With a flat landscape where we haven’t driven up into the mountains at all, we didn’t expect to be arriving at the top of a large waterfall, with a valley disappearing below us. What’s more, as we drove further, the road now narrow and winding its way down along the mountainside, we were able to see where this narrow valley lead to – an enormous valley that spread out below us, probably a kilometer deep – below the level of Bogota.
When I thought about it, it does kind of make sense – Bogota is quite high up at around 2,600m above sea level. It is quite reasonable for there to be valleys nearby that are substantially lower than this. After heading north the previous day where the road was pretty much flat the entire way, we just found it surprising to see such different terrain here.
Checking the logs from my GPS tracker, it seems that we dropped from around 2,500m to around 1,800m where the zoo was, and the zoo was only halfway down the mountain, with spectacular views further down into the valley from there!
This last part of the journey took us 30 minutes – despite our driver’s enthusiasm for getting us there sooner along the narrow winding roads (we would have rather he took it a bit more slowly so we could enjoy the stunning scenery more). So all up, it took 3 hours to get to the zoo – although we consider the last 30 minutes of the trip worth suffering through the first 150 minutes of it.

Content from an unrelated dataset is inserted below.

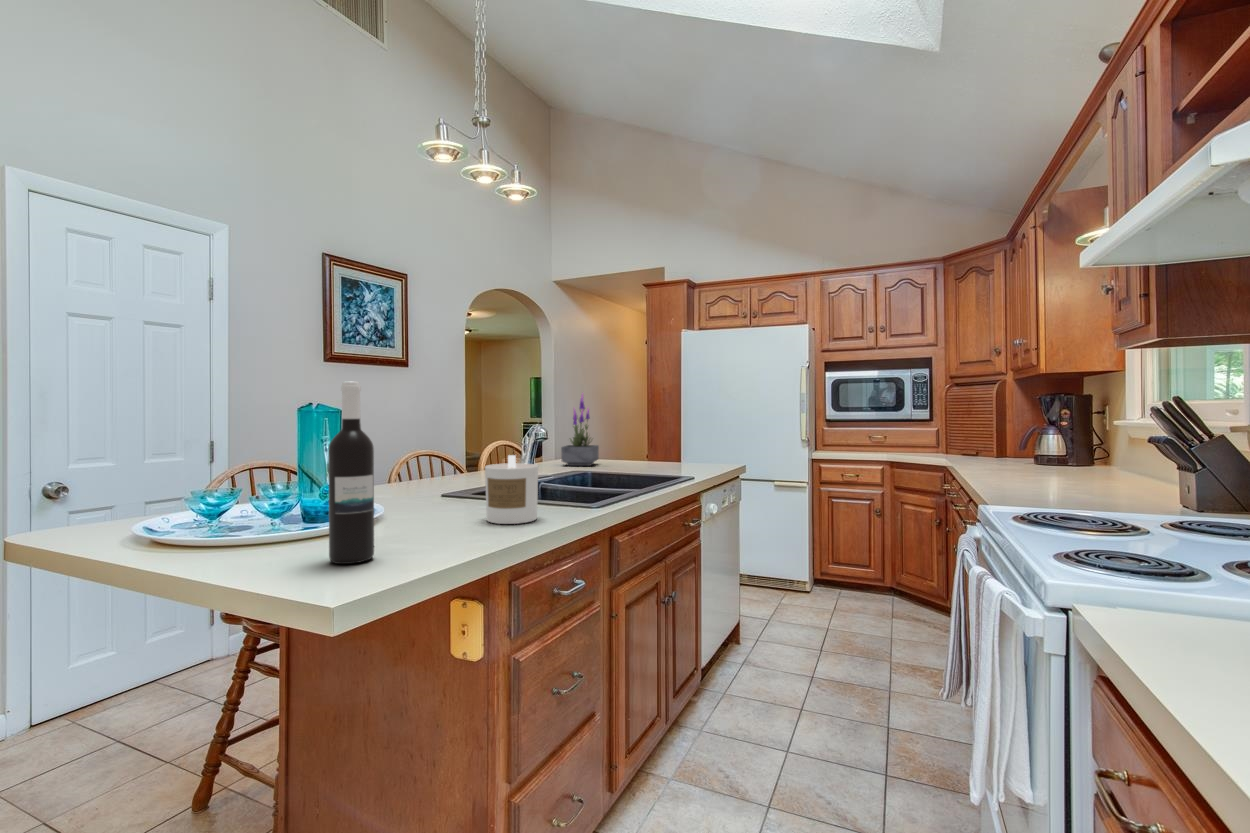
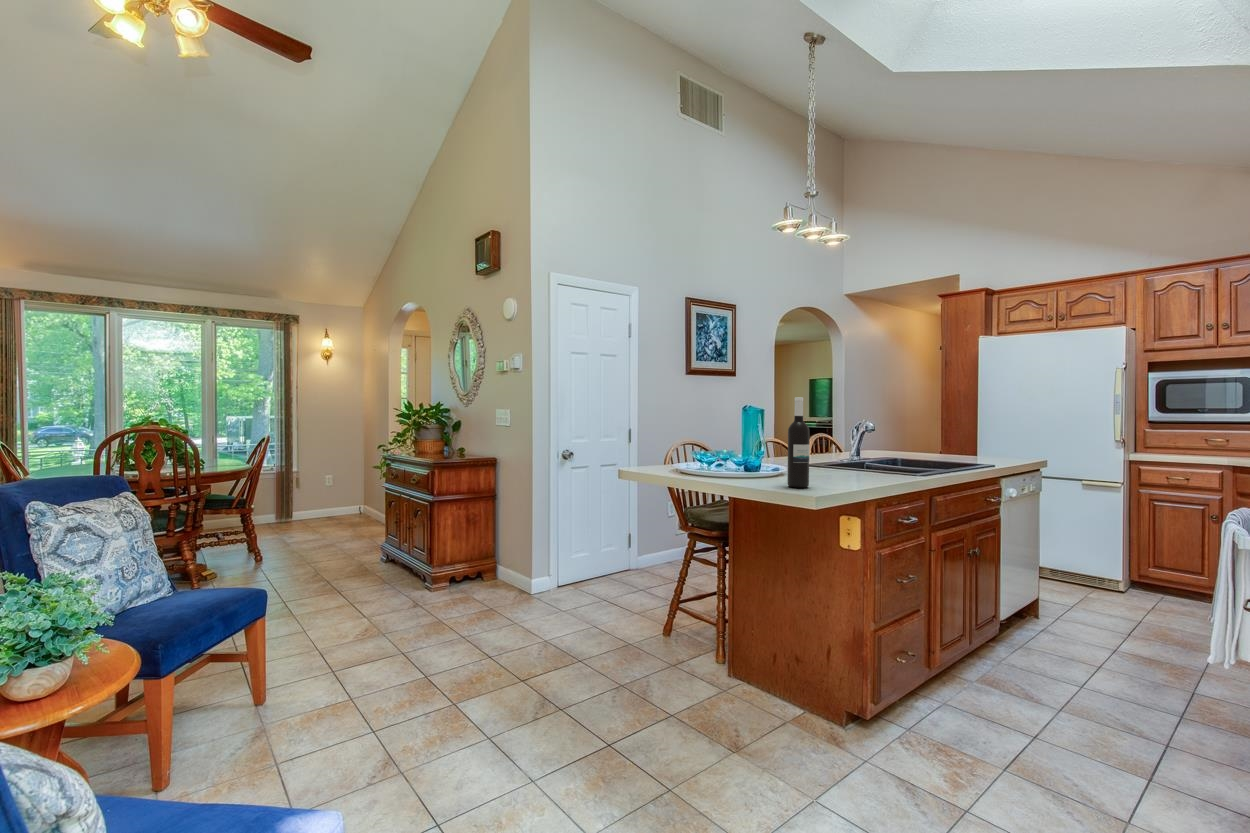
potted plant: present [561,393,599,466] -> none [871,396,902,454]
candle: present [485,455,538,524] -> none [850,439,885,480]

The zoo itself was somewhat of a disappointment, despite the interesting location perched on the side of the mountain, and the narrow winding path that took you down from the entrance past each of the exhibits. The exhibits themselves were generally small empty cages which would be deemed vastly inadequate in most zoos back home. They have a reasonable collection of local species, plus a few exotics (lions, tigers, emus, ostriches), but I think most of the same animals can be seen at the Zoologico Jaime Duque that we visited yesterday, with much better enclosures. Once again, Andres took a liking to the birds – colourful and noisy.

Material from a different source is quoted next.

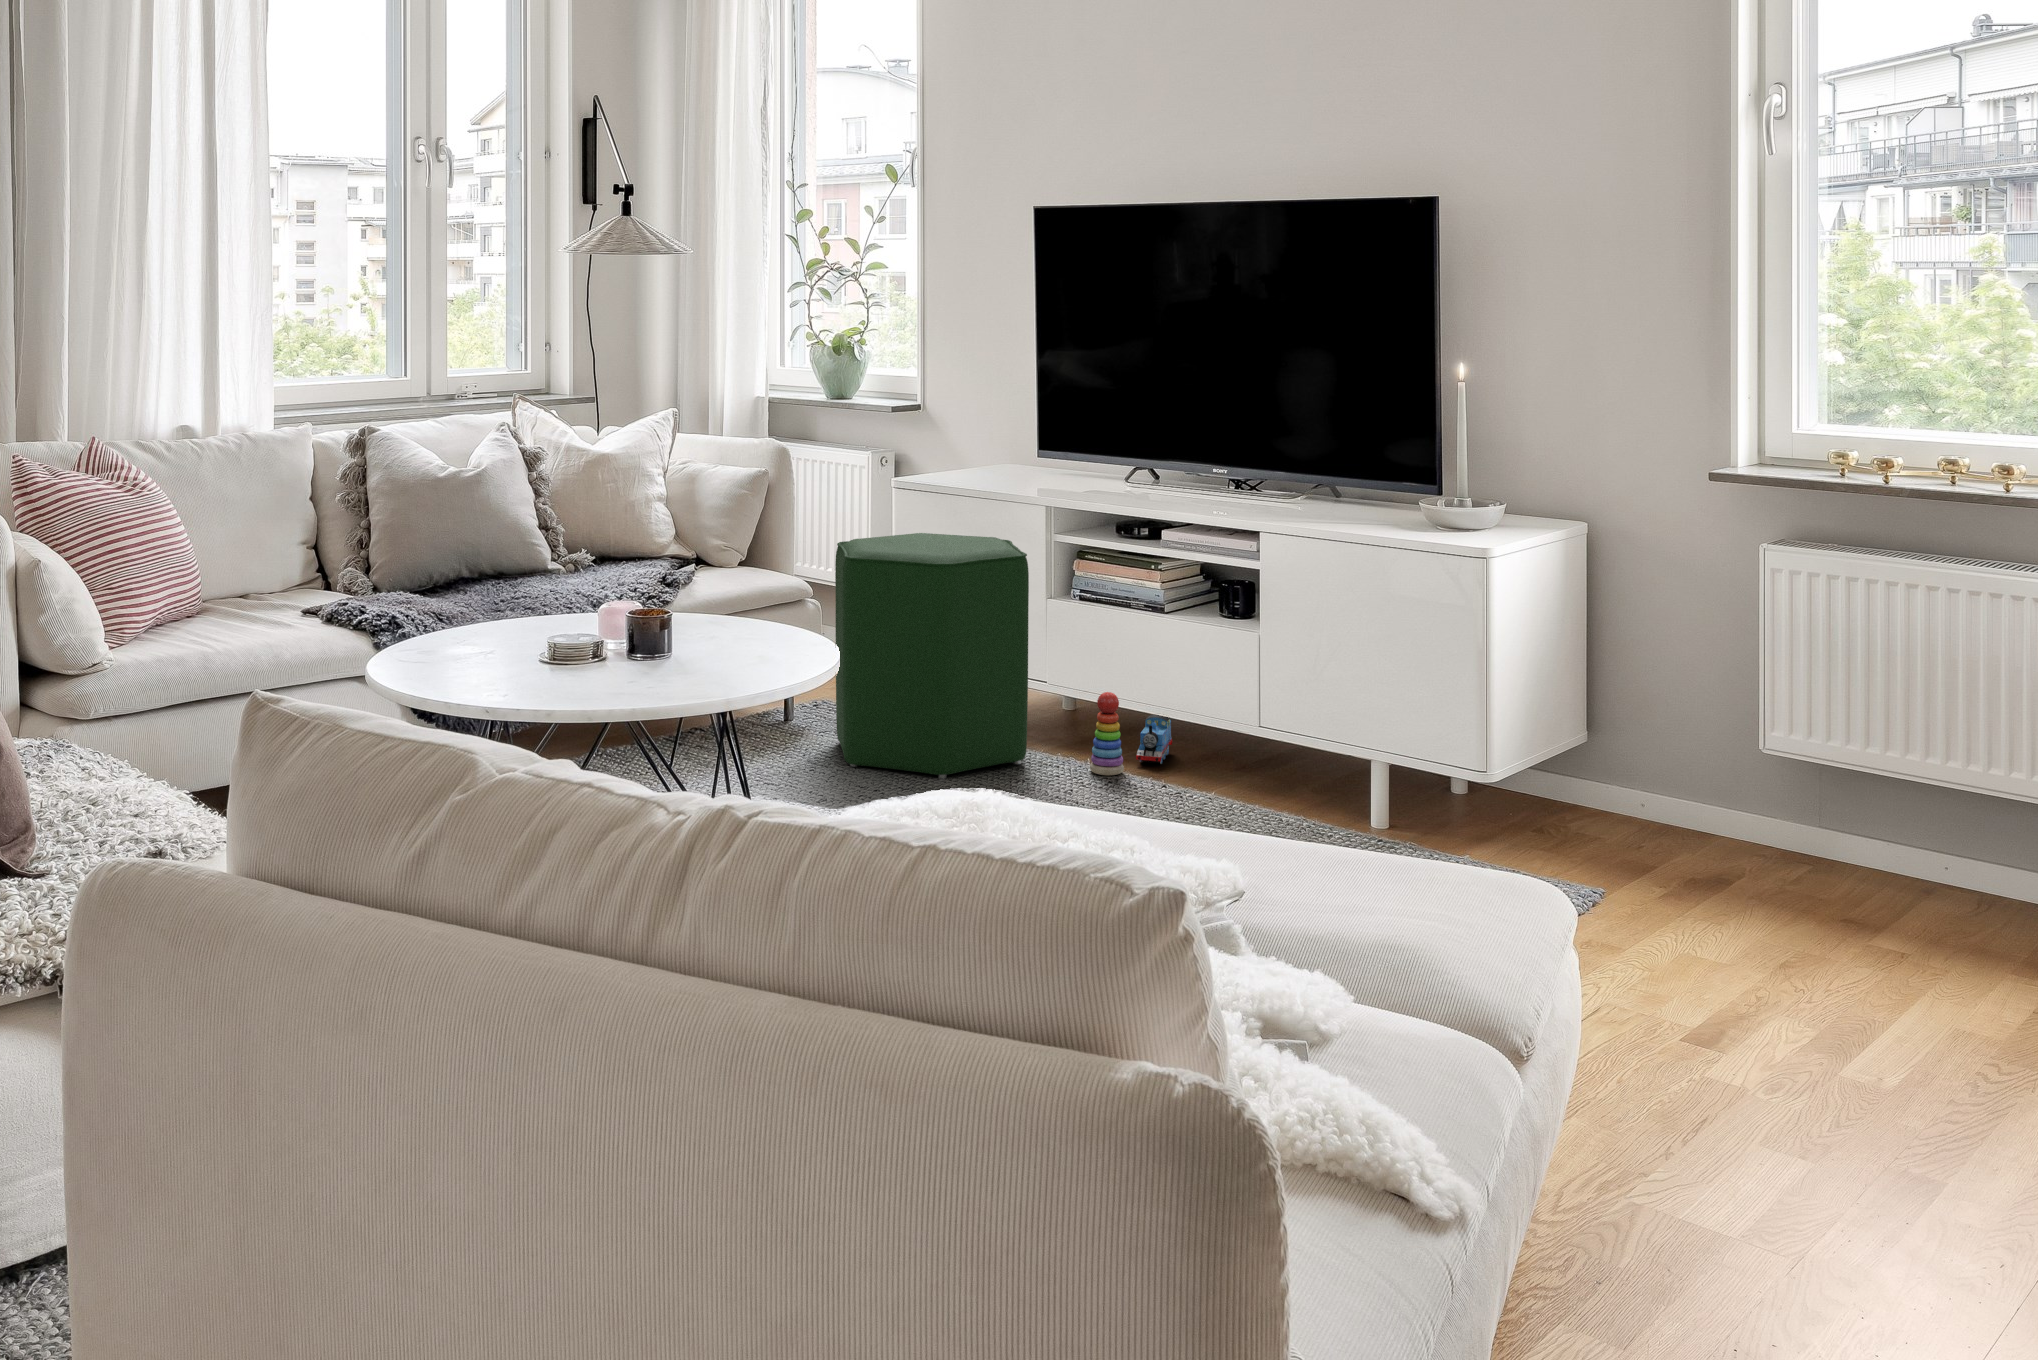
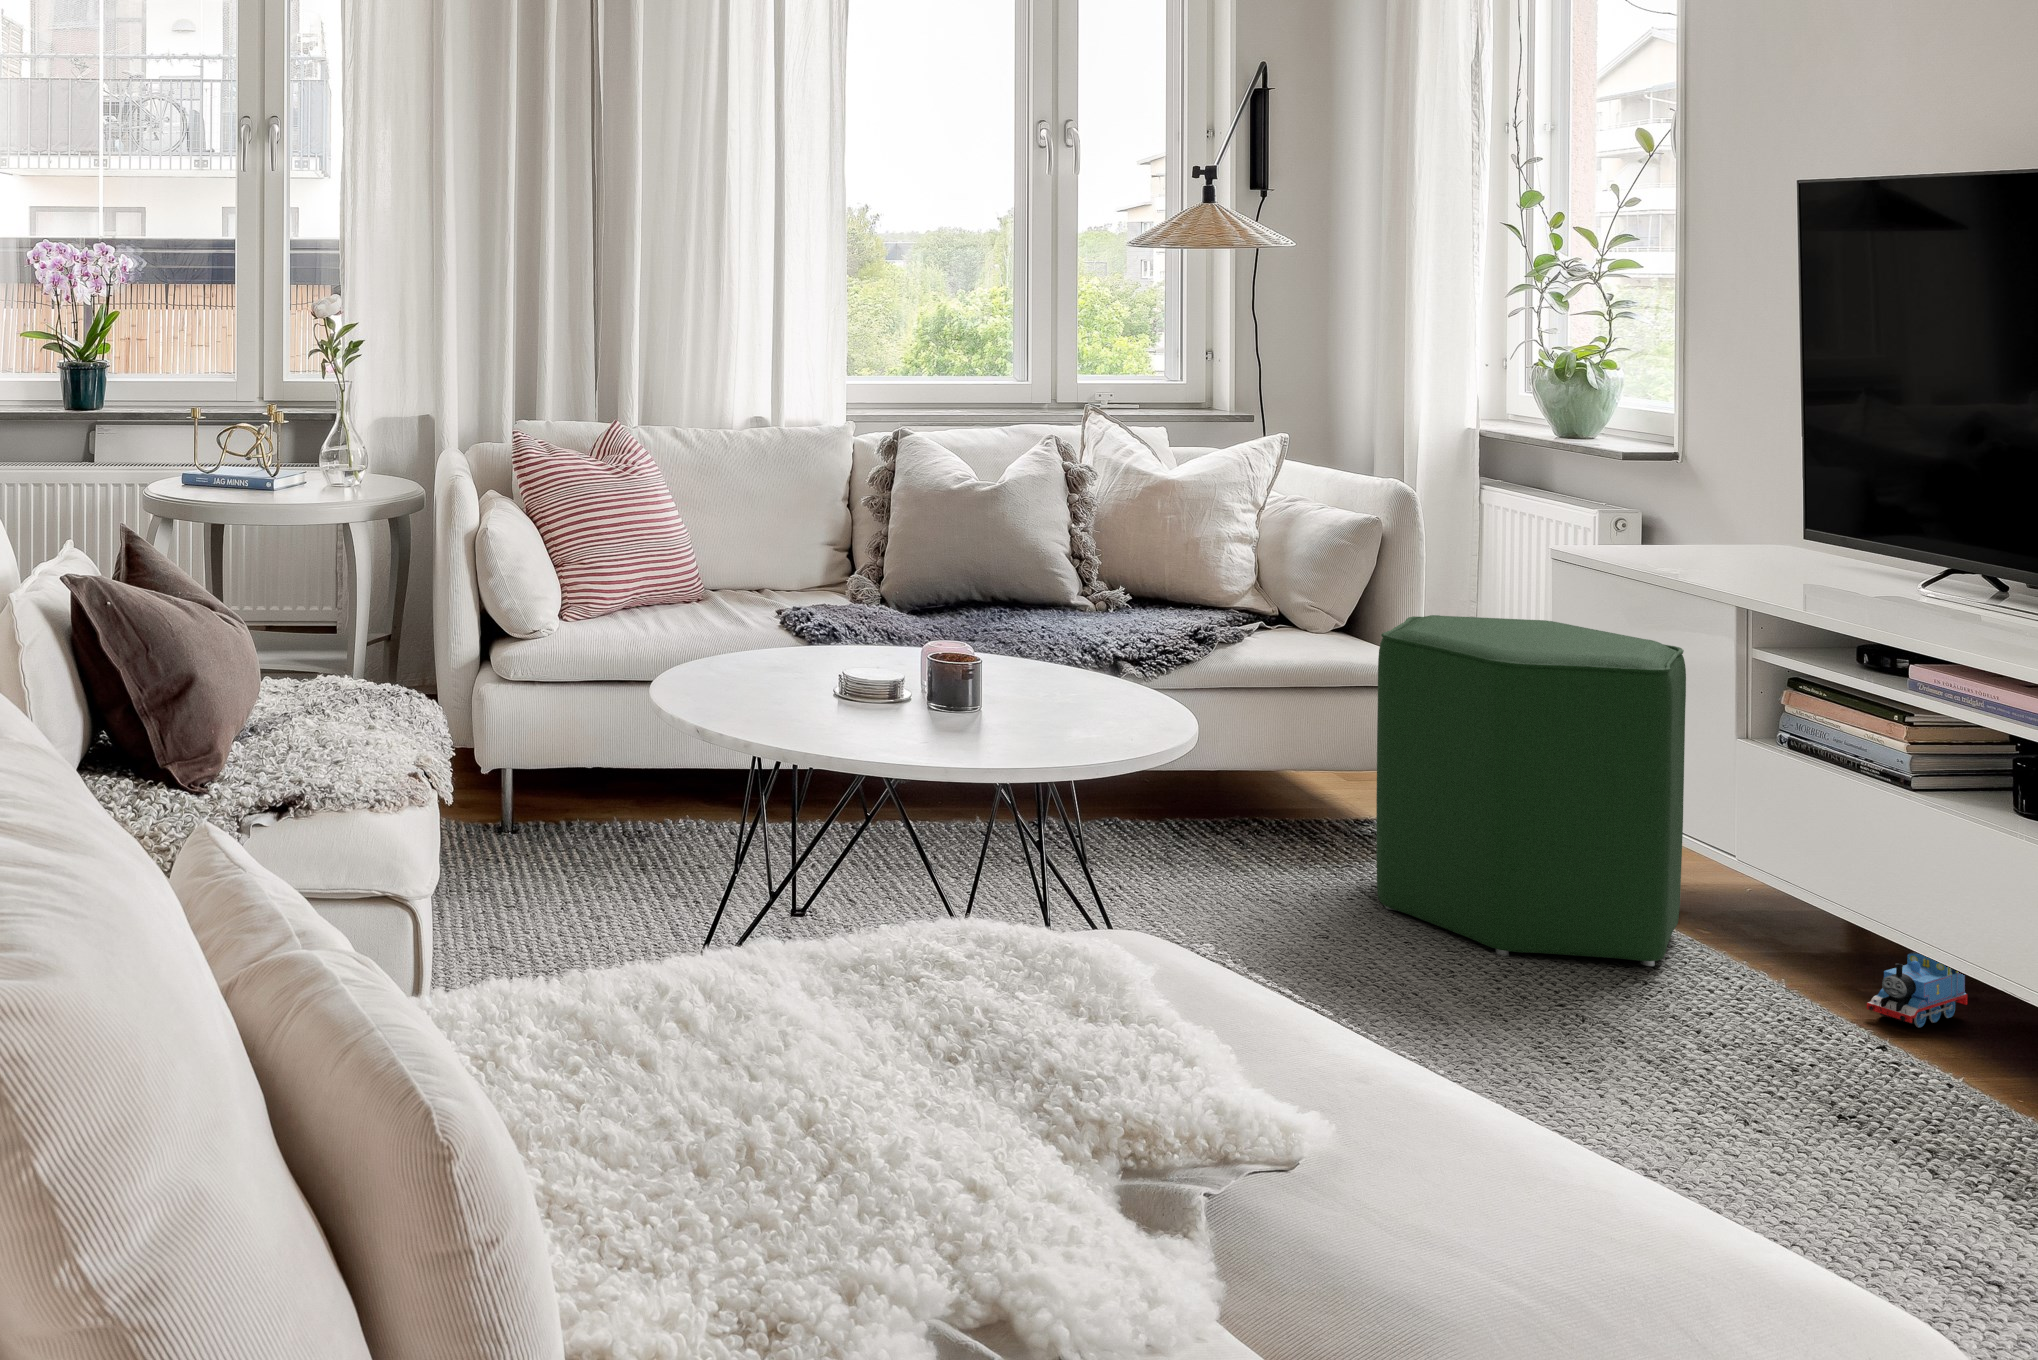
stacking toy: present [1090,692,1124,775] -> none [1765,894,1828,1021]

I guess part of my disappointment was the overcast conditions we found ourselves in down in the valley – which made it less than ideal conditions for taking photos. Also, due to the layout of the zoo (one path which winds its way down the hill from the top of the zoo to the bottom), it was not really practical for me to go back and take photos with the wide-angle lens (and I didn’t want to be swapping back and forth between lenses the whole time we were there).
In the end we stayed only about 90 minutes at the zoo, we were already about 2 hours behind schedule and didn’t want to arrive back at the hotel too late. We also didn’t feel like waiting around for lunch at the zoo, and so we ate our snacks (oreos and snakes) and ignored our rumbling tummies.
The trip home was much faster – we made it back to the hotel in around one hour, which was what we had expected for the trip there. Apparently while we were gone they had some heavy rain all afternoon (which would explain all the standing water we found over the main road while driving in!), they even had to cancel the BBQ they had planned at the hotel for lunch.
After we got back, we headed around to the supermarket to get some supplies and some more snacks for a late lunch (mmm – Haagen Dazs Dulce de Leche icecream!), and then started our packing for our trip to Cartagena in the morning.
As usual, I’ve only shown some of the best photos from the zoo here, I’ll upload more photos to ZooChat.